LONDON — Mexican steel association Canacero has welcomed a decision by the federal government to take reciprocal measures against the United States following the imposition of Section 232 duties on steel imports from the country.
“According to a principle of complete reciprocity, the decision that Mexico adopts must contemplate a mirror measure, considering the same products and the same tariffs, without exceptions,” the group said late on Thursday May 31. “A minor decision would be unacceptable.”
Mexico’s economy secretariat said on Thursday that it would take reciprocal actions against the US, imposing equivalent measures against several products, including flat steel material.
Earlier on Thursday, US Commerce Secretary Wilbur Ross announced that the US would be imposing tariffs of 25% on steel and 10% on aluminium imports from Mexico, Canada and the European Union effective from June 1.
The duties imposed by the US will cost Mexico's steel industry $2 billion per year, according to Canacero.
The US decision to impose tariffs on Mexico-origin steel is a “meaningless” strategy and does not contribute to a positive environment in the North American region, the association said.
The prospects of a successful conclusion to the ongoing talks to renew the North American Free Trade Agreement (Nafta) have taken a heavy blow from US President Donald Trump’s decision on Thursday to impose duties on steel and aluminium products from Canada and Mexico.

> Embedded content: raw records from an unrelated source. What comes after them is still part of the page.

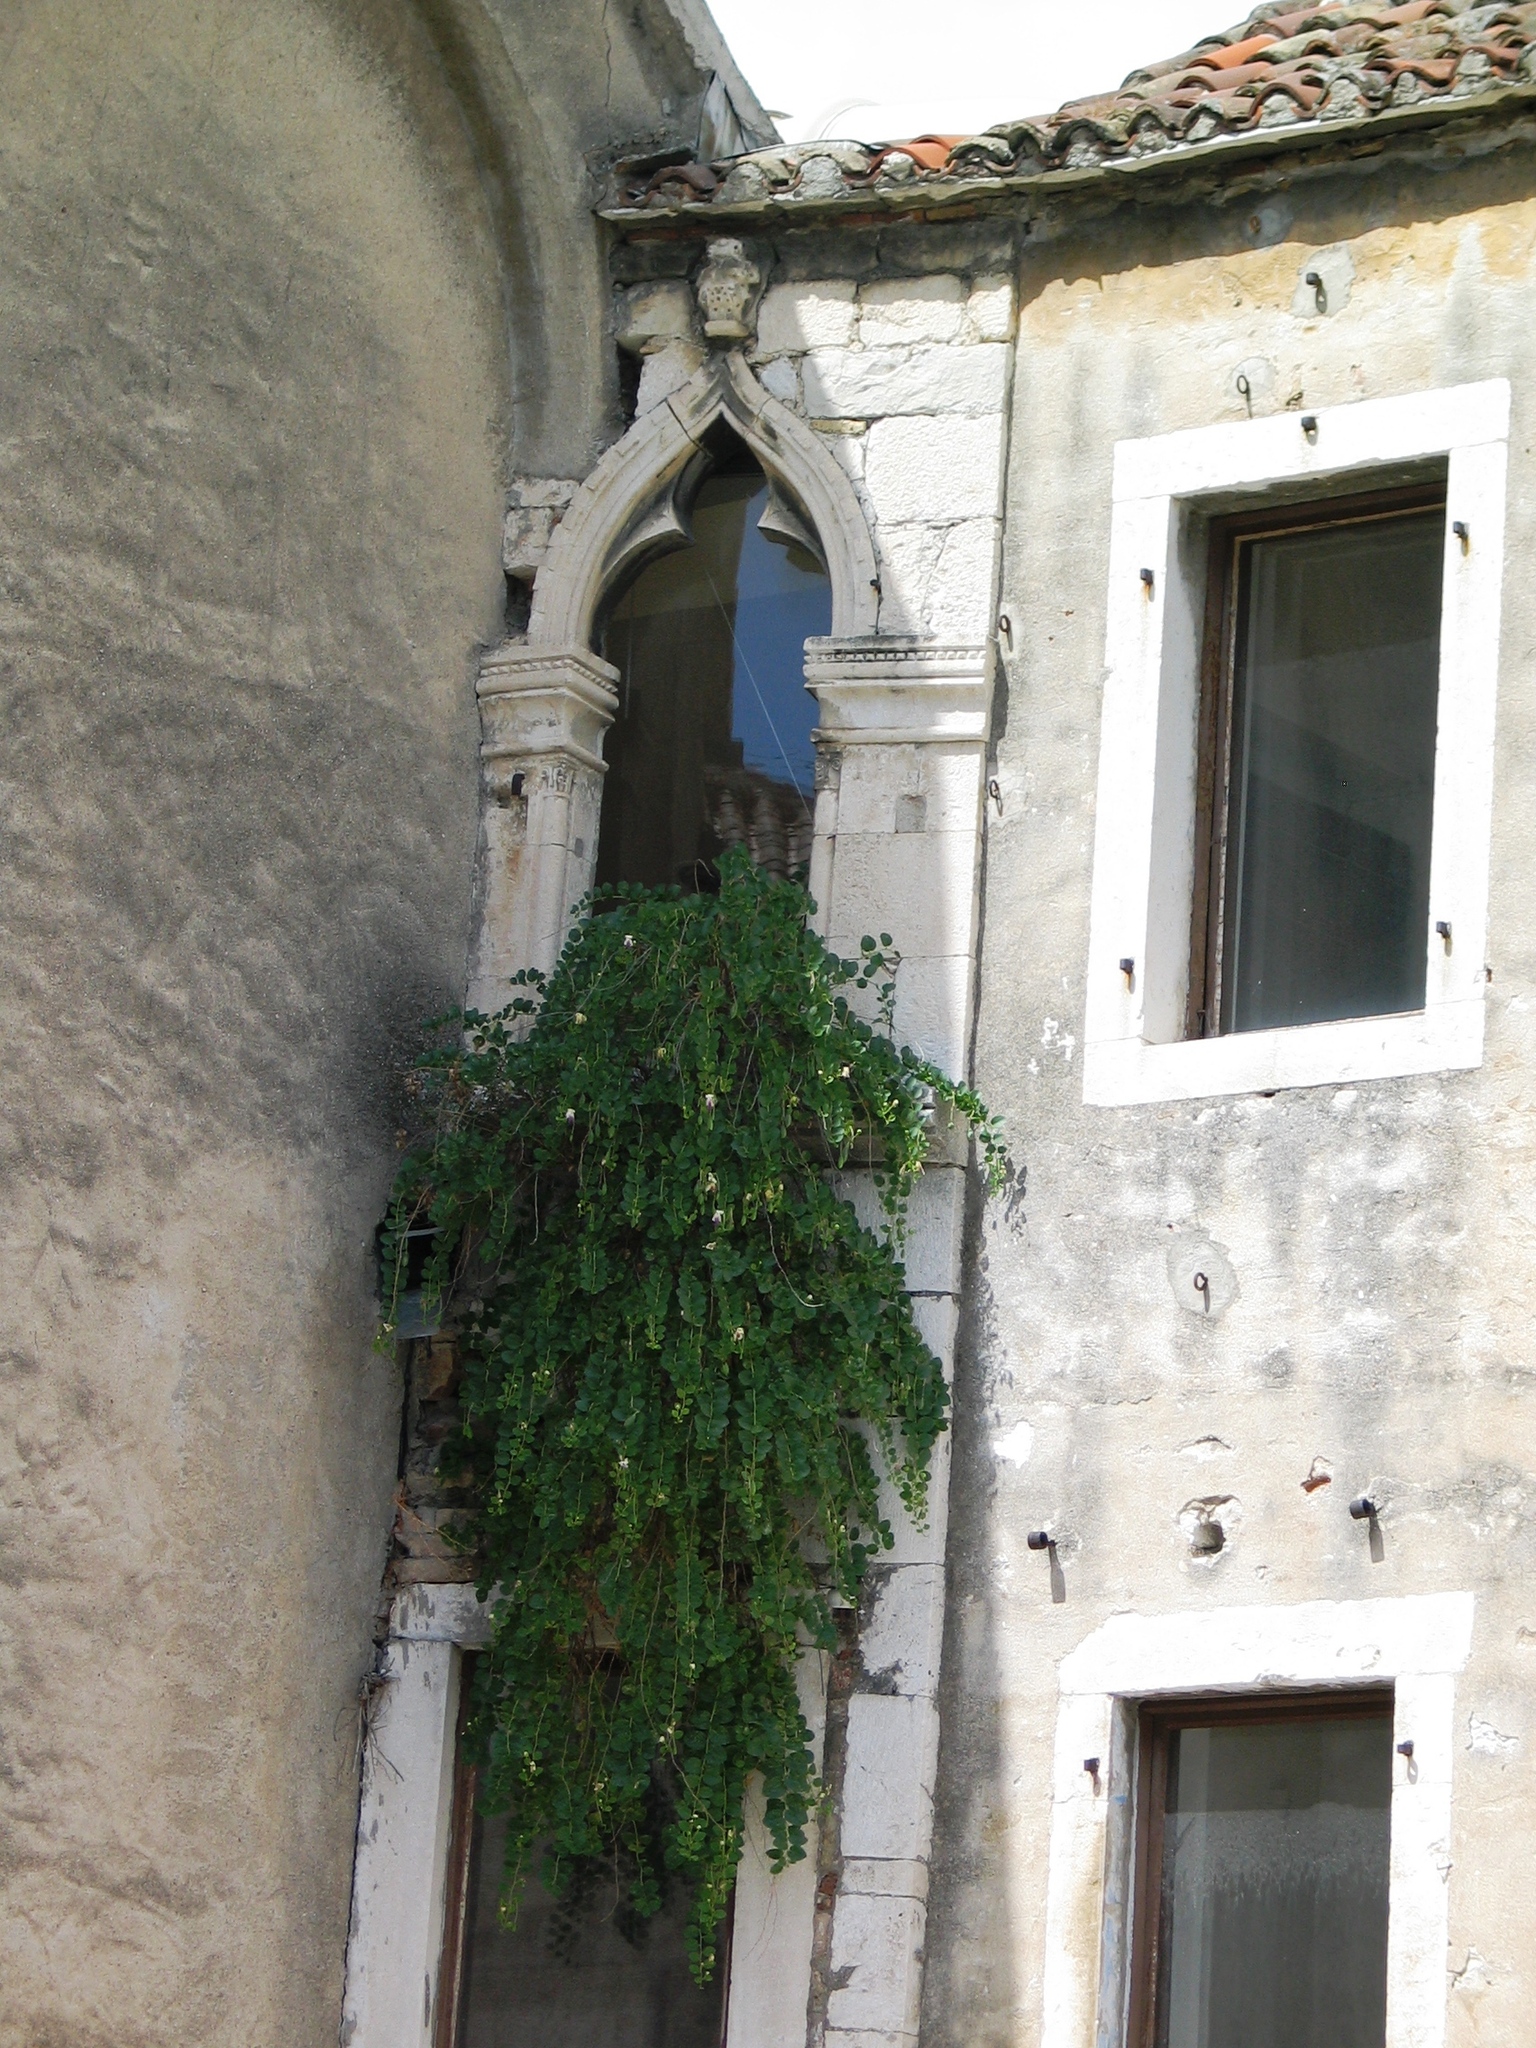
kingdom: Plantae
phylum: Tracheophyta
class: Magnoliopsida
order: Brassicales
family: Capparaceae
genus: Capparis
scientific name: Capparis orientalis
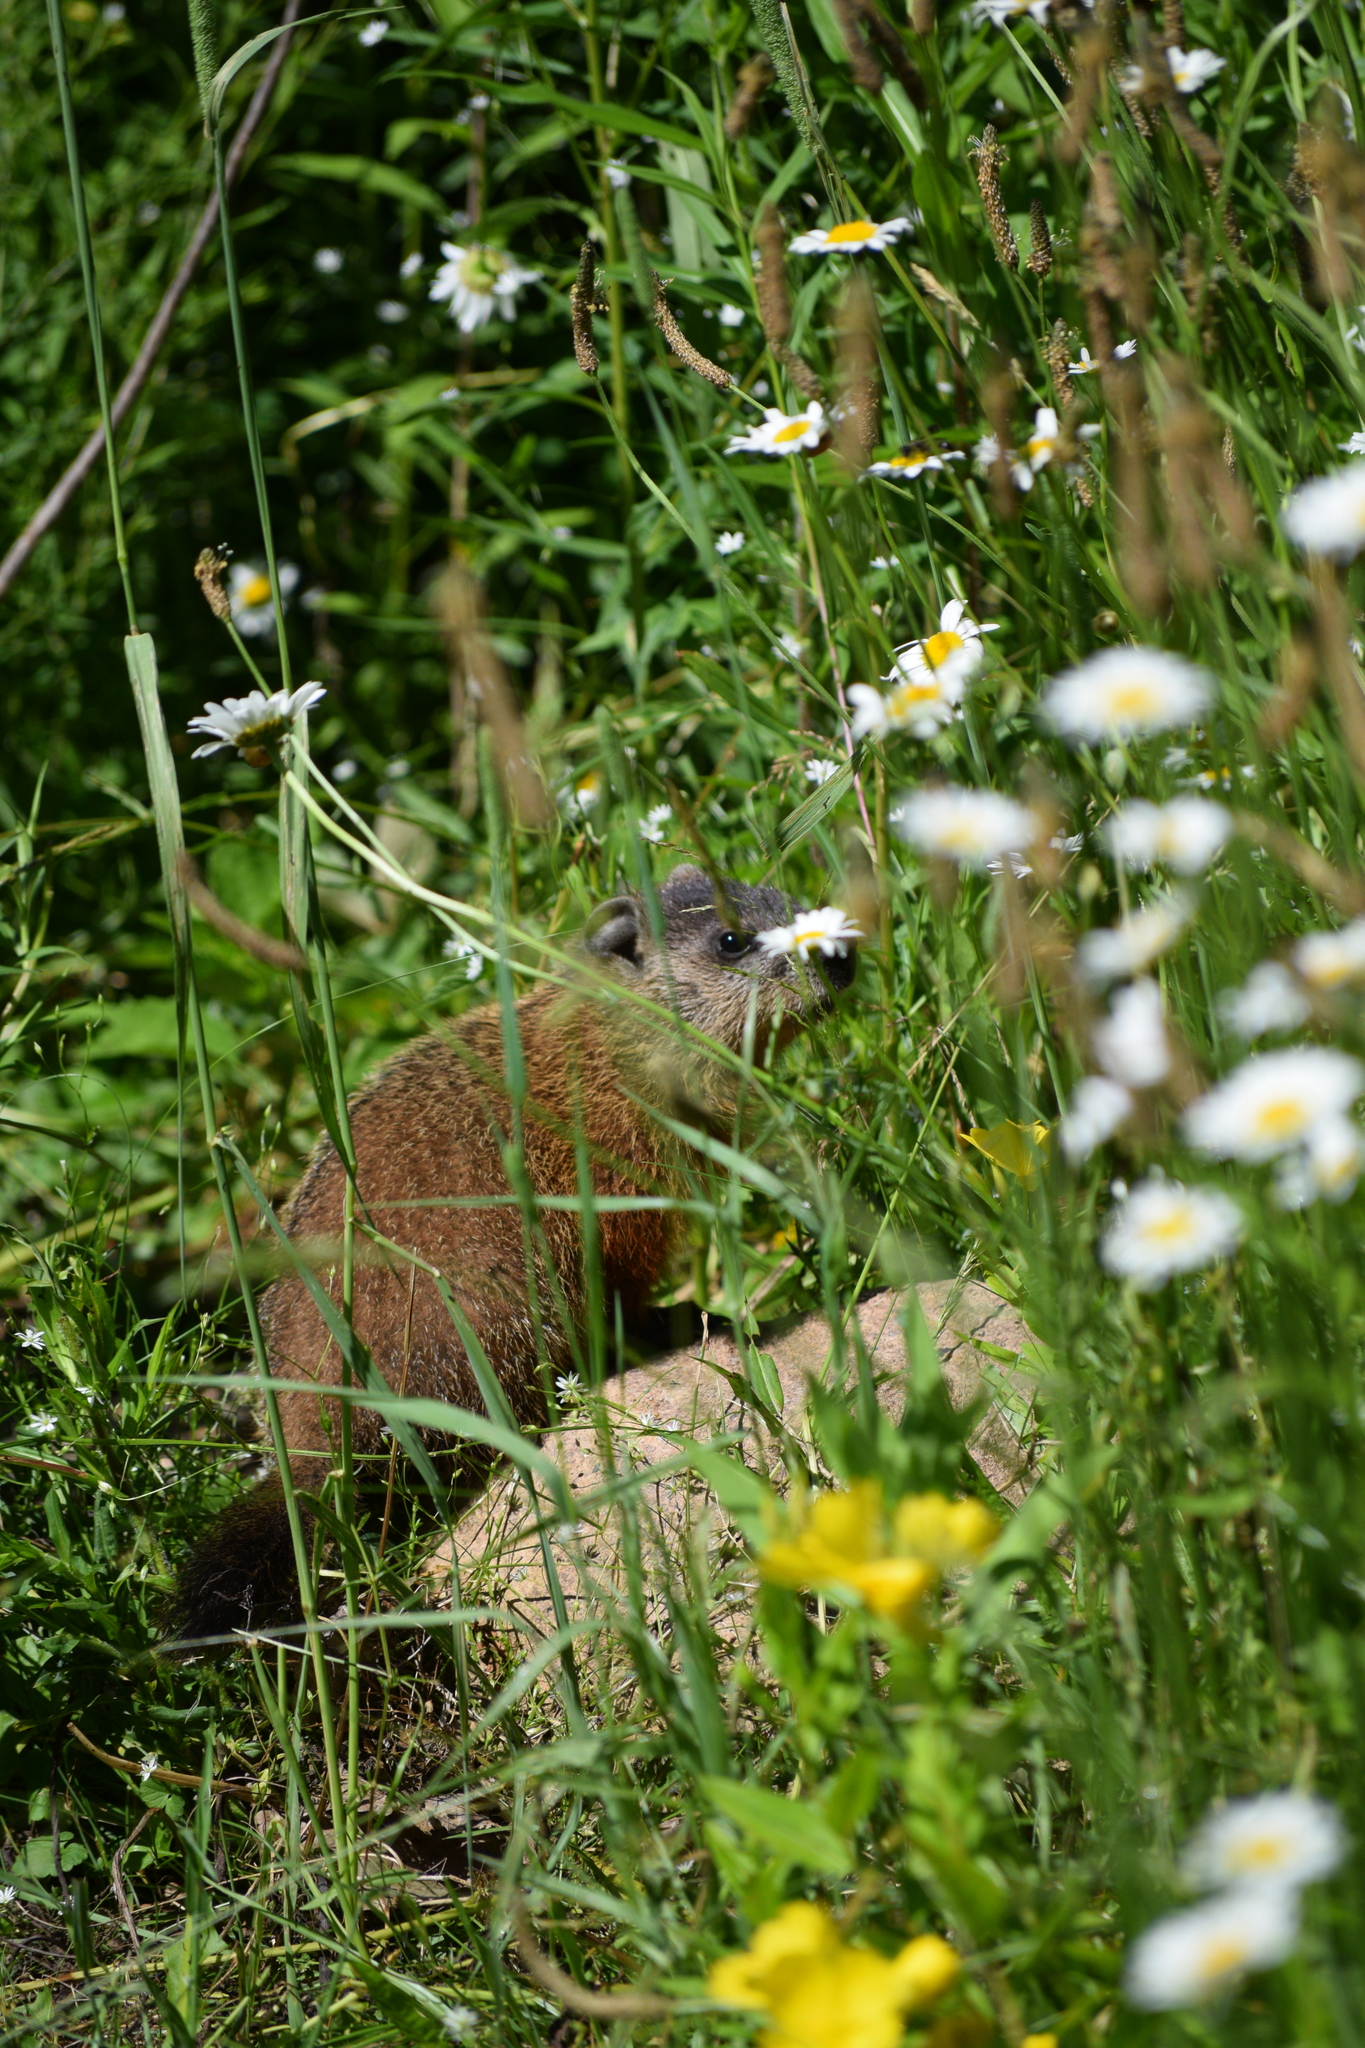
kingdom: Animalia
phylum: Chordata
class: Mammalia
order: Rodentia
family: Sciuridae
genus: Marmota
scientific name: Marmota monax
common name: Groundhog
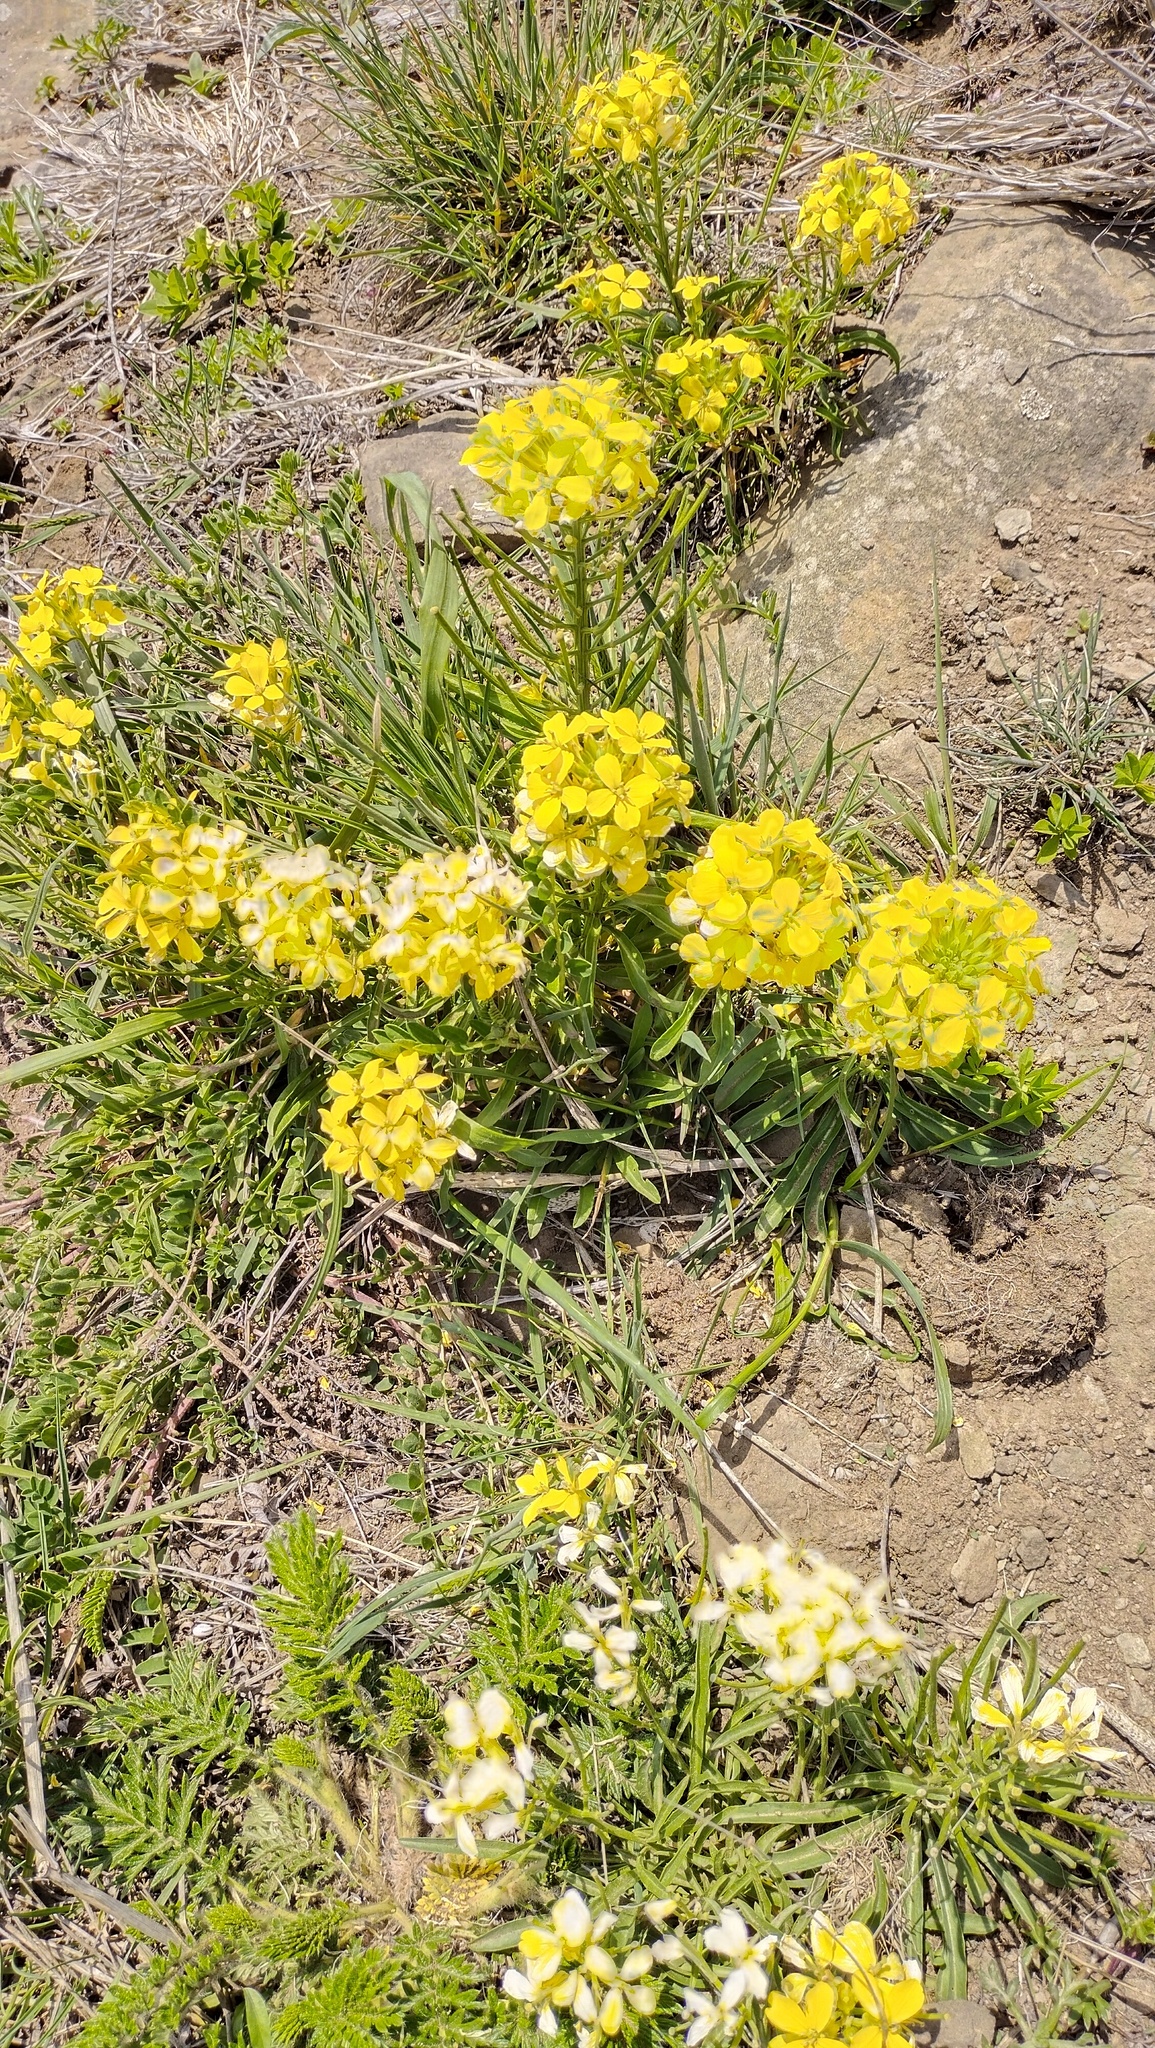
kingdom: Plantae
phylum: Tracheophyta
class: Magnoliopsida
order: Brassicales
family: Brassicaceae
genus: Erysimum
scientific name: Erysimum amurense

Canacero also believes that Mexican authorities must continue looking at ways to be exempted from the US import duties, citing the quota systems agreed between the US and Argentina, Brazil and South Korea.
Moreover, Canacero has voiced concerns about the growth of redirected import flows into the Mexican market.
“Therefore, it is imperative to impose safeguard [measures] into steel imports from all countries without a trade agreement [with Mexico], with a percentage equal to that established by the US,” the group said. “In addition, it is important to establish a quota scheme for steel imports from countries with which Mexico has signed [trade] deals.”
In October 2017, Mexico extended - for the fourth time - a 15% tariff imposed on imports of slab, hot-rolled coil, heavy plate, cold-rolled coil and wire rod to protect the domestic steel sector. But the tariffs expired in April this year.
In late April, Latin American steel group Ternium said that the Mexican government was analyzing whether to renew the 15% duty against steel imports.